▶ **Exercise objective**: Pick out every line of the records that contains the string "name", copying each one in full. Treat uppercase and lowercase as different.

--- Start Data to process ---

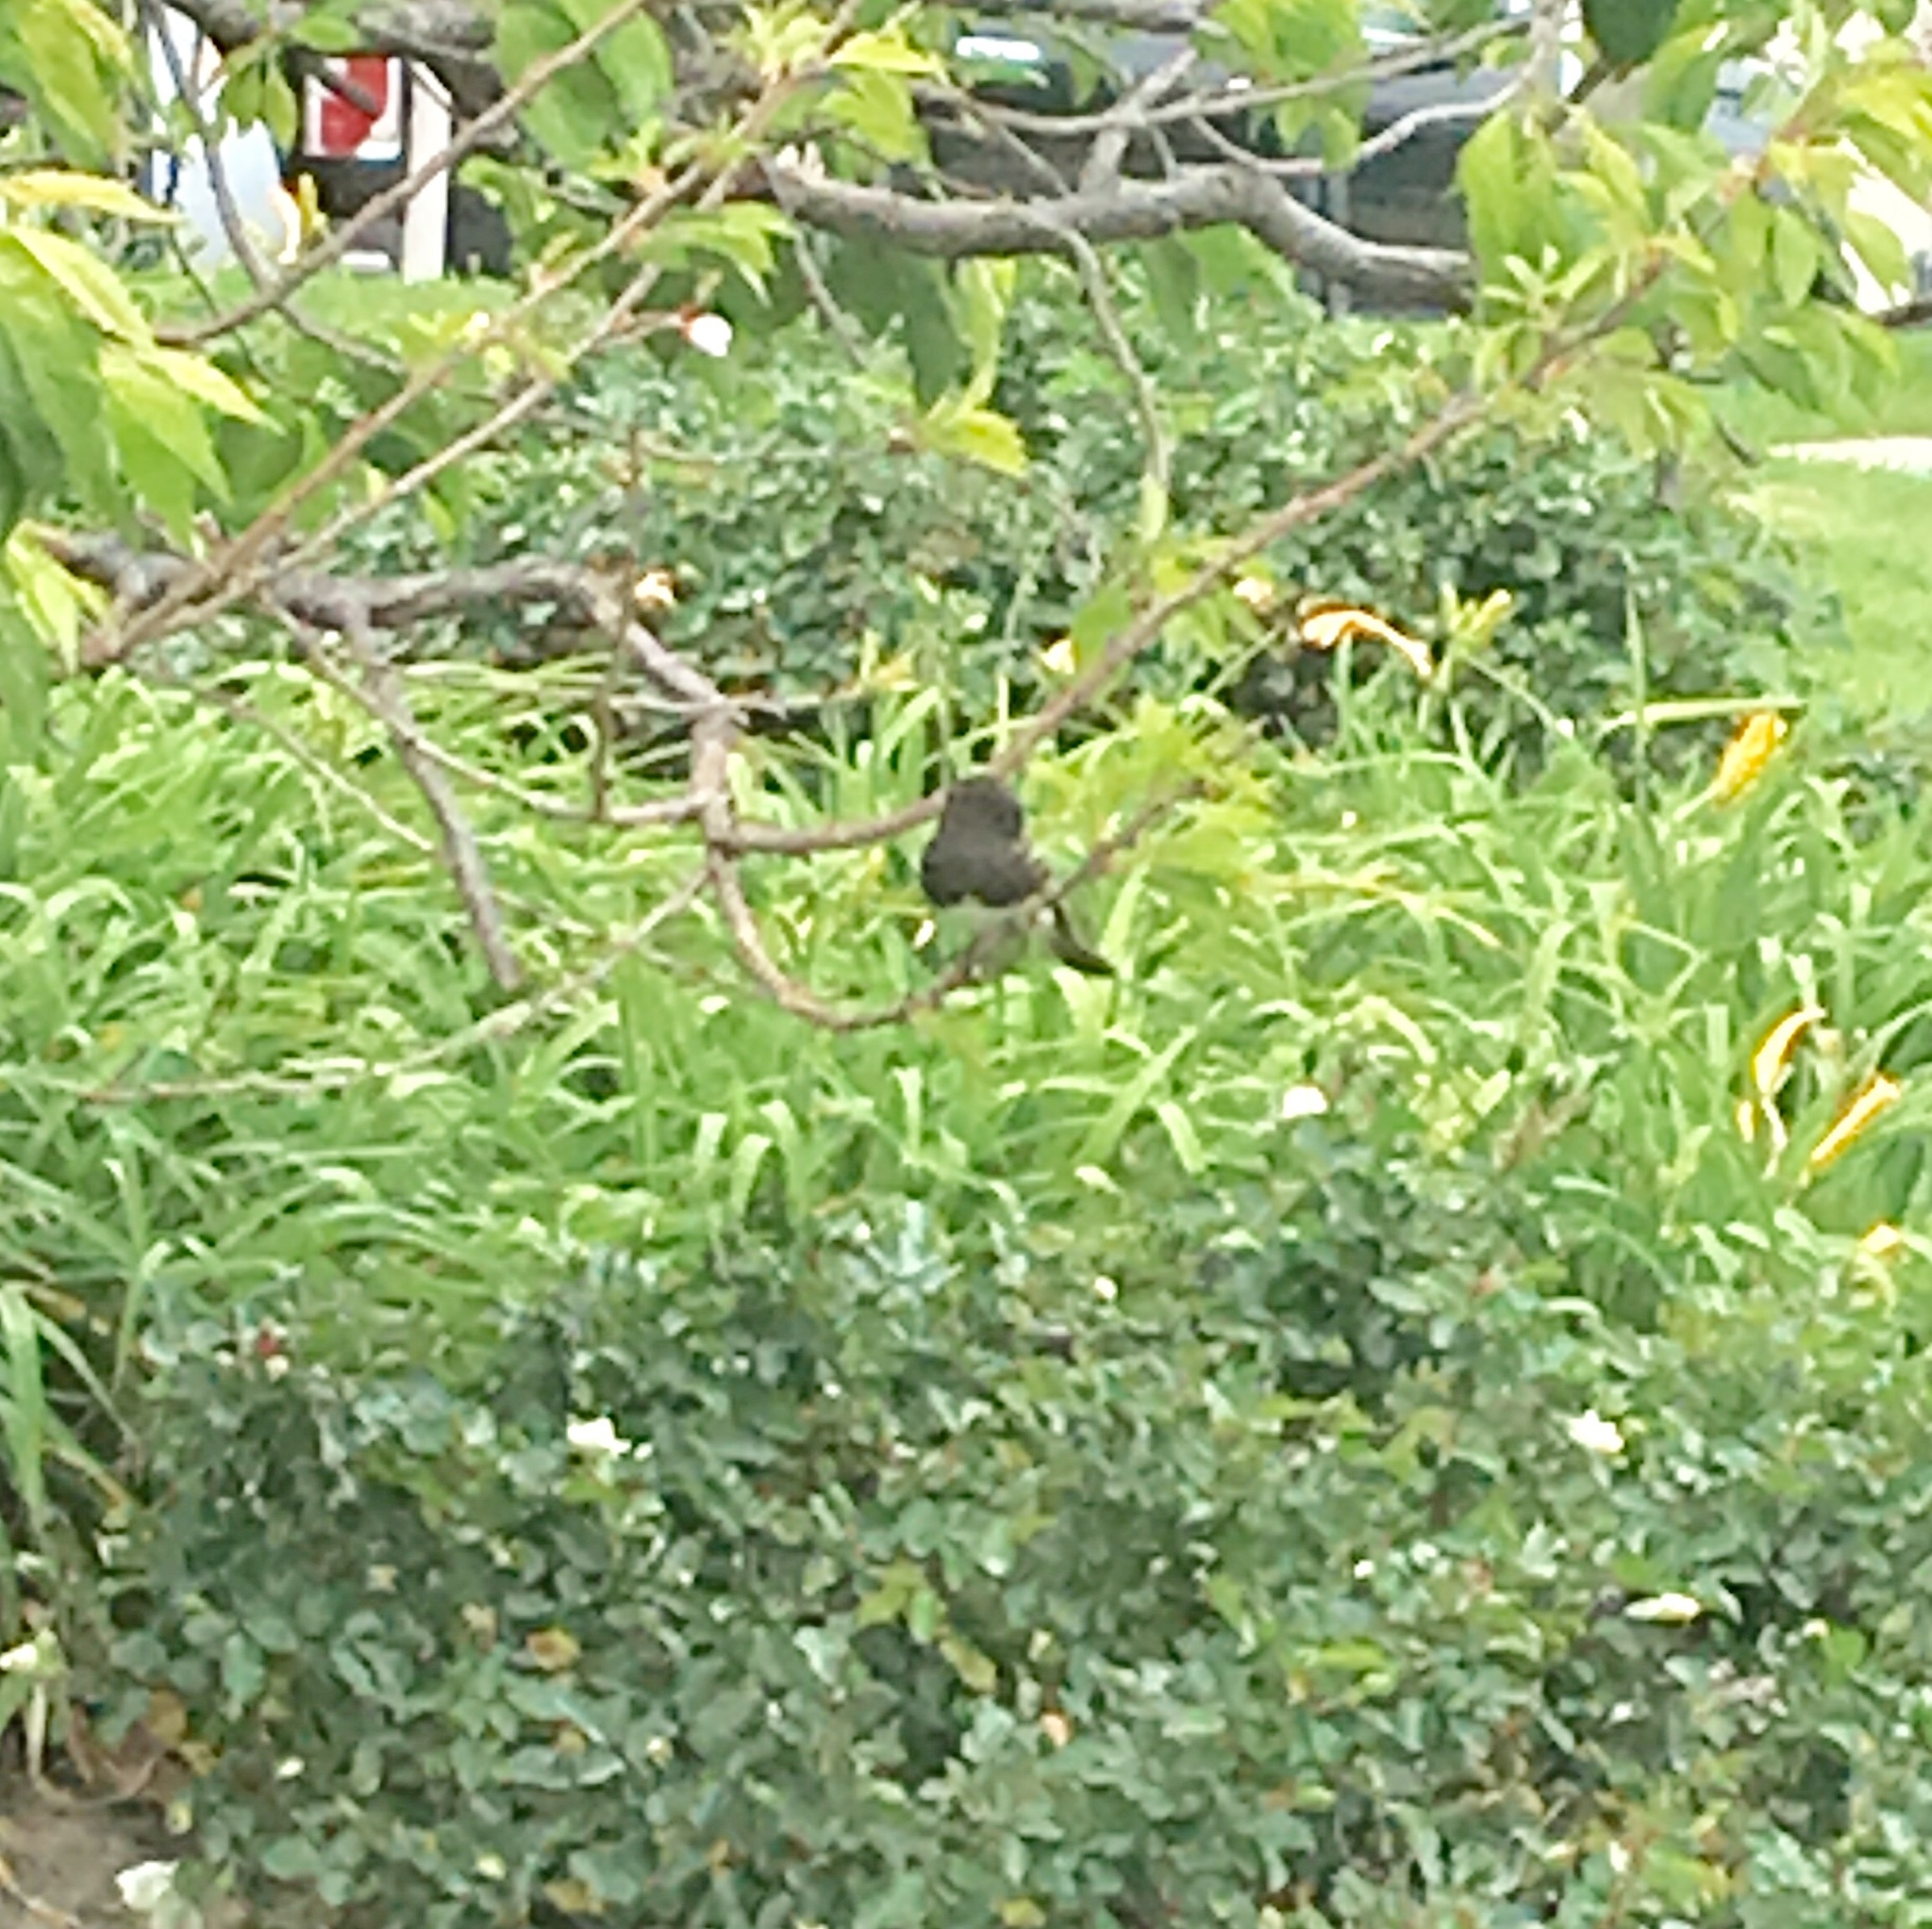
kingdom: Animalia
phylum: Chordata
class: Aves
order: Passeriformes
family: Tyrannidae
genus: Sayornis
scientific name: Sayornis nigricans
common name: Black phoebe
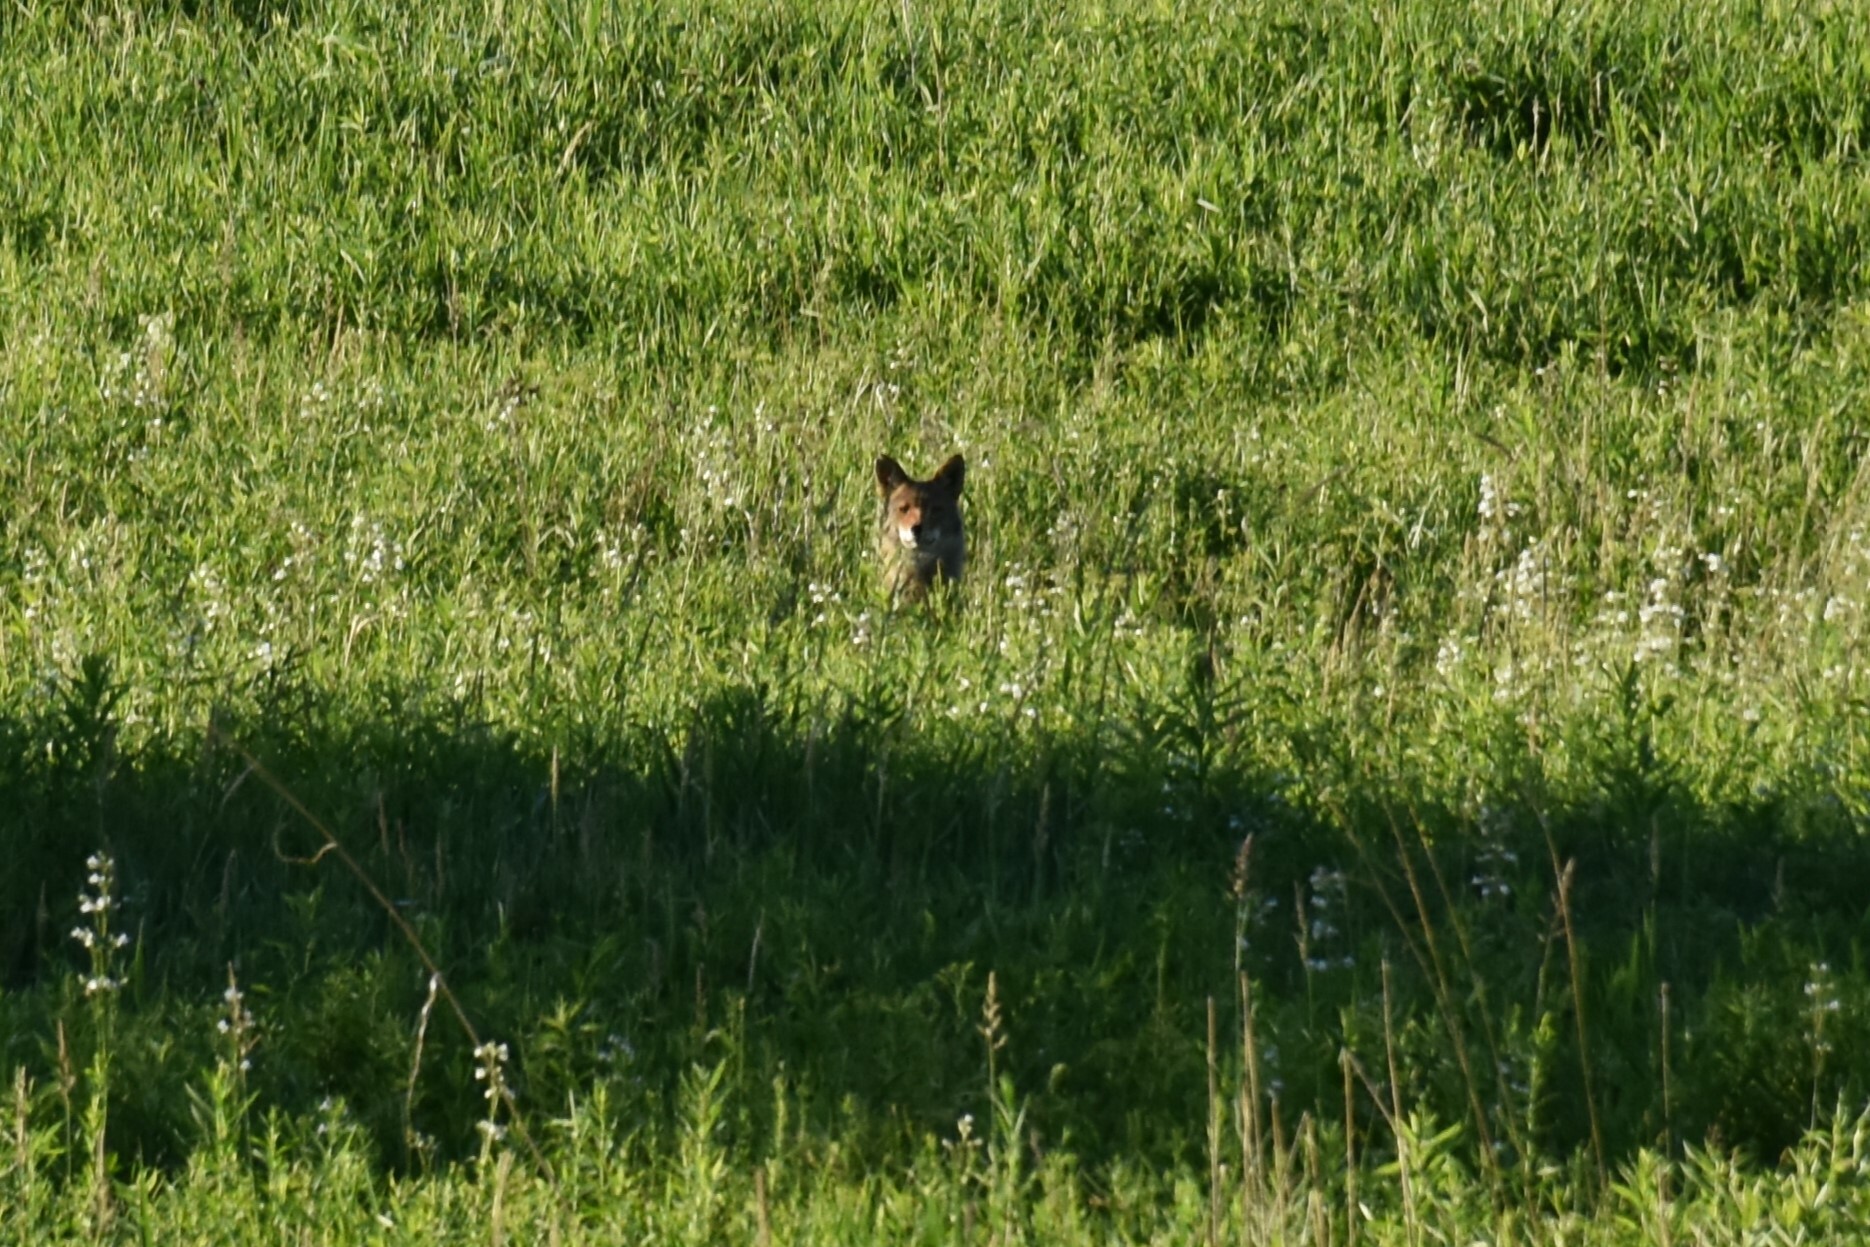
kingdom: Animalia
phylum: Chordata
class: Mammalia
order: Carnivora
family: Canidae
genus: Canis
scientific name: Canis latrans
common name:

--- End Data to process ---

▶ **Solution for this task**:
scientific name: Sayornis nigricans
common name: Black phoebe
scientific name: Canis latrans
common name:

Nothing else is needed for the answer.